The great Renaissance statesman and historian, Francesco Guicciardini, wrote about his youth that

 

his father "thought the affairs of the Church were decadent. He preferred to lose great present profits and the chance of making one of his sons a great man rather than have it on his conscience that he had made one of his sons a priest out of greed for wealth or great position."

 

So the young Francesco studied law, becoming a teacher of law at the Florentine Studium at age 23. He was from a noble family, so he would not remain unnoticed if he had any talent, and, indeed, he did go on to become an ambassador and administrator for the Medici and for three popes. All without the compromise that his father found distasteful!

He wrote in his “Ricordi” later in life: “Tutti gli stati, chi bene considera la loro origine, sono violenti ….” All states, he says, if you consider well their origin, are violent. Whether republican or imperial in nature, governments are founded in violence. And priests are no exception to the rule, he says. If anything, “la violenzia de' quali è doppia”: their violence is doubled. To keep us down, he says, (“tenerci sotto”,) they use arms that are both spiritual and earthly.

And this from someone with years of political service among the variety of city-states and nation states in play in the field of Renaissance Northern Italy. None of them, including the popes, were innocent. This isn’t shocking to the cynical modern mind, but it is surprising to see it written so plainly by someone writing at the time. He sounds like his friend, Machiavelli.

Wednesday, July 02, 2025

Travelogue 1192 – 2 July
Qua si fa

What was it like to be an artist in the Michelangelo’s time? It was obviously precarious. He served at the whim of tyrants. Popes threw temper tantrums. Projects fizzled. Funds came in fits and starts. Much of the time, the initial risk in a project was his. He received an advance, but then purchased a shipload of marble on his own account.

Was he a religious man? Much of his art had religious themes, following the tradition of the times. His patrons were often churchmen. What did he really think of Julius II, the conquering pope?

Interesting insight comes in his writings. Besides being the sculptor of the age, and having become the painter of the age, he was an accomplished poet. Some 300 poems of his survive, including a number of sonnets.

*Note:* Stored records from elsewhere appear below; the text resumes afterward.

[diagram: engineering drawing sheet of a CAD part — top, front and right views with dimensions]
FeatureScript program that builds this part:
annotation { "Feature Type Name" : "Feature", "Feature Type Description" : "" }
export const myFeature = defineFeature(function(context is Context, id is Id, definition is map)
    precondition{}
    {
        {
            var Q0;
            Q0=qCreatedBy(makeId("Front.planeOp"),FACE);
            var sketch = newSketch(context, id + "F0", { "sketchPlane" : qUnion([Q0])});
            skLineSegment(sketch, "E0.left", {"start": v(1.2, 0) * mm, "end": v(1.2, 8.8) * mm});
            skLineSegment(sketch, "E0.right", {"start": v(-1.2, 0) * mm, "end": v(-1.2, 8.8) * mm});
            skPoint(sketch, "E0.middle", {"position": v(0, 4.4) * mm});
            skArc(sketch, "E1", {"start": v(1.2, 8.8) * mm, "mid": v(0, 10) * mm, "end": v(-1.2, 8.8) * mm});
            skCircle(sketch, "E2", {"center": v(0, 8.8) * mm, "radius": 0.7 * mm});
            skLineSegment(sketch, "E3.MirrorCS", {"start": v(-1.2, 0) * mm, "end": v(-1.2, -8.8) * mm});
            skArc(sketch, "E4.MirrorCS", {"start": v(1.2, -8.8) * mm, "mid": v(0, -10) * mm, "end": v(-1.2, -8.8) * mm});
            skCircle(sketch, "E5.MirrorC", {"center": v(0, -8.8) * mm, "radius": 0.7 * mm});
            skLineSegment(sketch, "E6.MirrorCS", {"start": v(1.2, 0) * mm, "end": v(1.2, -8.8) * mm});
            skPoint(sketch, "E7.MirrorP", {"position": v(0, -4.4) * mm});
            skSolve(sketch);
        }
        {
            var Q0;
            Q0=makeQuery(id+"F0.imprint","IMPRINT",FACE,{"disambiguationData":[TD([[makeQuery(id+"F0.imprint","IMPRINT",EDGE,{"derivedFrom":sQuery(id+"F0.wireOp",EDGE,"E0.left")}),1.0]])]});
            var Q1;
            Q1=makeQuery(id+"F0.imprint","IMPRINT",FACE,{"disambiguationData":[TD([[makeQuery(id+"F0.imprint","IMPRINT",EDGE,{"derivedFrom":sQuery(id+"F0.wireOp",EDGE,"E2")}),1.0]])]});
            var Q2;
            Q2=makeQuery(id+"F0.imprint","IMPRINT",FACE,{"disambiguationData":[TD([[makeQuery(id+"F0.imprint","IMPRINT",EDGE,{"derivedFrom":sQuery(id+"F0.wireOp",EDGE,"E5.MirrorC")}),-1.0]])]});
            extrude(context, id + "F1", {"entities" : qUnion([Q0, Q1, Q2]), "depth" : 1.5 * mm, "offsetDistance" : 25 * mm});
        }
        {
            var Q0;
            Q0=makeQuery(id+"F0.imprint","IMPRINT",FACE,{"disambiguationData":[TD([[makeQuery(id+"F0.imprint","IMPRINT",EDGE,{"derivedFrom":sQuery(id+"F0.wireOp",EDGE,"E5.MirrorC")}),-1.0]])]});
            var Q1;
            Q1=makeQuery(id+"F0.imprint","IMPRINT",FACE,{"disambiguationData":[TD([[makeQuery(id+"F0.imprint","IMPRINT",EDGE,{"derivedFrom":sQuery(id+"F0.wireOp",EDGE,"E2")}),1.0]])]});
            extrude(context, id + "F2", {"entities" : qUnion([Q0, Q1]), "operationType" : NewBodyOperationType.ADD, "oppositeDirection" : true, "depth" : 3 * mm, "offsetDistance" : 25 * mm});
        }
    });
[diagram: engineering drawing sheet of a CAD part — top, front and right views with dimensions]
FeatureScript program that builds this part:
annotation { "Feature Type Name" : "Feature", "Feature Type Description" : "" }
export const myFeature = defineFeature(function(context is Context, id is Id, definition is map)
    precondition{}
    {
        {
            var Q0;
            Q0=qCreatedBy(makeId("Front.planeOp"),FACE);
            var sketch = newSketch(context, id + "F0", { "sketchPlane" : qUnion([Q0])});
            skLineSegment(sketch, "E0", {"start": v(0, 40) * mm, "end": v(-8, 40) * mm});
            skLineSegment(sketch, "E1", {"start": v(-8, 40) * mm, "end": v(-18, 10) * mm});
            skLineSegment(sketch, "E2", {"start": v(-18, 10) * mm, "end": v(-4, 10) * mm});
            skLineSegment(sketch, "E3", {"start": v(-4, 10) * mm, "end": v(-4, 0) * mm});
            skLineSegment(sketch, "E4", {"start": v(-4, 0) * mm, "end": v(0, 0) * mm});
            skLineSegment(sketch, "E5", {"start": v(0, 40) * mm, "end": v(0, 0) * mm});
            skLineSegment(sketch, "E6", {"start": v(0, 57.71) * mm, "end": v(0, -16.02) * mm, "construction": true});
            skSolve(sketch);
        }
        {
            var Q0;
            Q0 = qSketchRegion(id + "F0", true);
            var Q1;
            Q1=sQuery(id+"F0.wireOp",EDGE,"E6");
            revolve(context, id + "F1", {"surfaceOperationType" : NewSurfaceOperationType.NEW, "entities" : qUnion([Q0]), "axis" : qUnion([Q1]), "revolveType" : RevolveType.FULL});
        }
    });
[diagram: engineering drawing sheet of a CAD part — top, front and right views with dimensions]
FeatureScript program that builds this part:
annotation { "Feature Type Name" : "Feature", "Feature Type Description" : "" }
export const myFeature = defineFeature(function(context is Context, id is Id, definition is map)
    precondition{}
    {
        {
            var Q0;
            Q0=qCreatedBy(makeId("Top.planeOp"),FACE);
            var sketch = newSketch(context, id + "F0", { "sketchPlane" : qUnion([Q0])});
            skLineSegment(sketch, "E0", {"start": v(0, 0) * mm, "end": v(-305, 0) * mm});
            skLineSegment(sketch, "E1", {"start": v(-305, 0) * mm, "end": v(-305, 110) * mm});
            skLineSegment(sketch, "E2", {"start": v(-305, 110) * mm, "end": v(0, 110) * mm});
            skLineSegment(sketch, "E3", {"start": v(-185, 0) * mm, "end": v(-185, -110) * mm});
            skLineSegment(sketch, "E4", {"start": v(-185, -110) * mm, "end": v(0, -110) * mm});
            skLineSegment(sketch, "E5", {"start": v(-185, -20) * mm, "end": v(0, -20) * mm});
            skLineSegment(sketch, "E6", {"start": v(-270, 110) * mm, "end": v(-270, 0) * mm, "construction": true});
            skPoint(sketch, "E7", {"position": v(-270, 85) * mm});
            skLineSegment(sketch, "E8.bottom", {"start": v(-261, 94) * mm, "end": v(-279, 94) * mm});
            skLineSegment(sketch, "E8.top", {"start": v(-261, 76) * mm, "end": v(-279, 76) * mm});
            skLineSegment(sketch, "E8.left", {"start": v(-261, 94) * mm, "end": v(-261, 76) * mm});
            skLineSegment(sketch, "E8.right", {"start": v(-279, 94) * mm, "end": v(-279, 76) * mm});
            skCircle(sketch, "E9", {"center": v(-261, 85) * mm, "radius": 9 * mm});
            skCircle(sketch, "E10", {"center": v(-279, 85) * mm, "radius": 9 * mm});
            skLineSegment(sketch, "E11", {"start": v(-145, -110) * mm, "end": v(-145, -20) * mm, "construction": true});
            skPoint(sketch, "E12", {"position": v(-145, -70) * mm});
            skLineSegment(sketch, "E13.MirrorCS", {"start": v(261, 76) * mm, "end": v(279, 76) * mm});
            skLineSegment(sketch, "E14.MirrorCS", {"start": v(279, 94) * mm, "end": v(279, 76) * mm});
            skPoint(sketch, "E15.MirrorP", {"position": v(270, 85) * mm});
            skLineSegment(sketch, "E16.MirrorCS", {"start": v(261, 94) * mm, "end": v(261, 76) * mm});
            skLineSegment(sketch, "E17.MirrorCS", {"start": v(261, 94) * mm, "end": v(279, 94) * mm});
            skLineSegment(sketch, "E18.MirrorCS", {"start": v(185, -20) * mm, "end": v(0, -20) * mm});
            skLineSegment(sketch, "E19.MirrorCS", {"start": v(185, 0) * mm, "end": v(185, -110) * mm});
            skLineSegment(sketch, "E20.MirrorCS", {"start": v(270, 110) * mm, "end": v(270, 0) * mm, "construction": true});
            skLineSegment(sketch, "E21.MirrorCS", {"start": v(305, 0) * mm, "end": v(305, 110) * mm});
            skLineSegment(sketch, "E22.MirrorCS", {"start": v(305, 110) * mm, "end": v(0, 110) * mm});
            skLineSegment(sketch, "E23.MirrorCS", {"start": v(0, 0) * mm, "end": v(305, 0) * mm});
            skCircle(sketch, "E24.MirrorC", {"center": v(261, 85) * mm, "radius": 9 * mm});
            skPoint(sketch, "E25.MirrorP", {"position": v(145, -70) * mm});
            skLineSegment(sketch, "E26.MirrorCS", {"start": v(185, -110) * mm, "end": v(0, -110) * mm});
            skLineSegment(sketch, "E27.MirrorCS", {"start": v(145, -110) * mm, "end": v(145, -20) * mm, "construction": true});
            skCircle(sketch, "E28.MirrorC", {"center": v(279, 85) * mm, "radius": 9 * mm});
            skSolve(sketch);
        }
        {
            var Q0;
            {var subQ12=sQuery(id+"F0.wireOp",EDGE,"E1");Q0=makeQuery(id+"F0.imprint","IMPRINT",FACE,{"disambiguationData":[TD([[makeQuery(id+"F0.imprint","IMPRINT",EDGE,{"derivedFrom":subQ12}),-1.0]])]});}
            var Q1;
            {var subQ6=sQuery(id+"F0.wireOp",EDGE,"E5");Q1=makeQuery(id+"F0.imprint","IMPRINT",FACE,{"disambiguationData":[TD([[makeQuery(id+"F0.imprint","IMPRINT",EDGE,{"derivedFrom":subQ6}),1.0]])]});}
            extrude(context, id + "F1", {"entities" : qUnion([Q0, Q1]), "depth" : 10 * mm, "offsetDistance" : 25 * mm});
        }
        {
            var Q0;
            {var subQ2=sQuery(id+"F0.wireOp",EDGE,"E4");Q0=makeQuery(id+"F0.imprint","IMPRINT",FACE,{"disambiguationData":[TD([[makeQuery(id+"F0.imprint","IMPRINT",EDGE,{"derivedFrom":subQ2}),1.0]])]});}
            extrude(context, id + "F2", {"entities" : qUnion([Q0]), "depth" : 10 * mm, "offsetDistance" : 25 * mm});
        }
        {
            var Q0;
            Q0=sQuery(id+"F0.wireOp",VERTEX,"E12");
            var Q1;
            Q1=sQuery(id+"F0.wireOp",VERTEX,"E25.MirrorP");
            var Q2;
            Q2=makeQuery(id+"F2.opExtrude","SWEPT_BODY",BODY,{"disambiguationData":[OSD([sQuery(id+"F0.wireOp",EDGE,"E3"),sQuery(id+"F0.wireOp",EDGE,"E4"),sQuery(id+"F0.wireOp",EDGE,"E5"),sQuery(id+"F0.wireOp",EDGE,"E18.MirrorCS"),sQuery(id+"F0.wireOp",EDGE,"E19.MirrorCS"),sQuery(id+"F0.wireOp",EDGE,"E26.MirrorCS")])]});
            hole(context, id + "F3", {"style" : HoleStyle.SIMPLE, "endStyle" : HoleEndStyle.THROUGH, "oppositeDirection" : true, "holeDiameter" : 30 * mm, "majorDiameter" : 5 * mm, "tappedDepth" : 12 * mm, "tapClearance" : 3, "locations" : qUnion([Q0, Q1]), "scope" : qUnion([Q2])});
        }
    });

He wrote, in the first lines of a sonnet,

 

“Qua si fa elmi di calici e spade
e ’l sangue di Cristo si vend’a giumelle,
e croce e spine son lance e rotelle,
e pur da Cristo pazïenzia cade.”

 

Which means something like,

 

Here they make helms and swords from chalices,

They sell the blood of Christ,

And the cross and thorns become lances and shields,

So that even the patience of Christ fails.

 

No one has an exact date for the poem, but it’s probably during the reign of Julius II, the warrior pope. That was the pope who hired him for his mausoleum, then fought with him. That was the one who punished him by assigning him to the ceiling of the Sistine Chapel.

Michelangelo was a devout man, which is given witness to in this sonnet and sonnets of a later time. An artist of his calibre was channelled as a matter of course right up the church hierarchy, and to the top. Was he disillusioned? What happened when Martin Luther challenged the papacy as corrupt? Some say even Michelangelo’s faith wavered.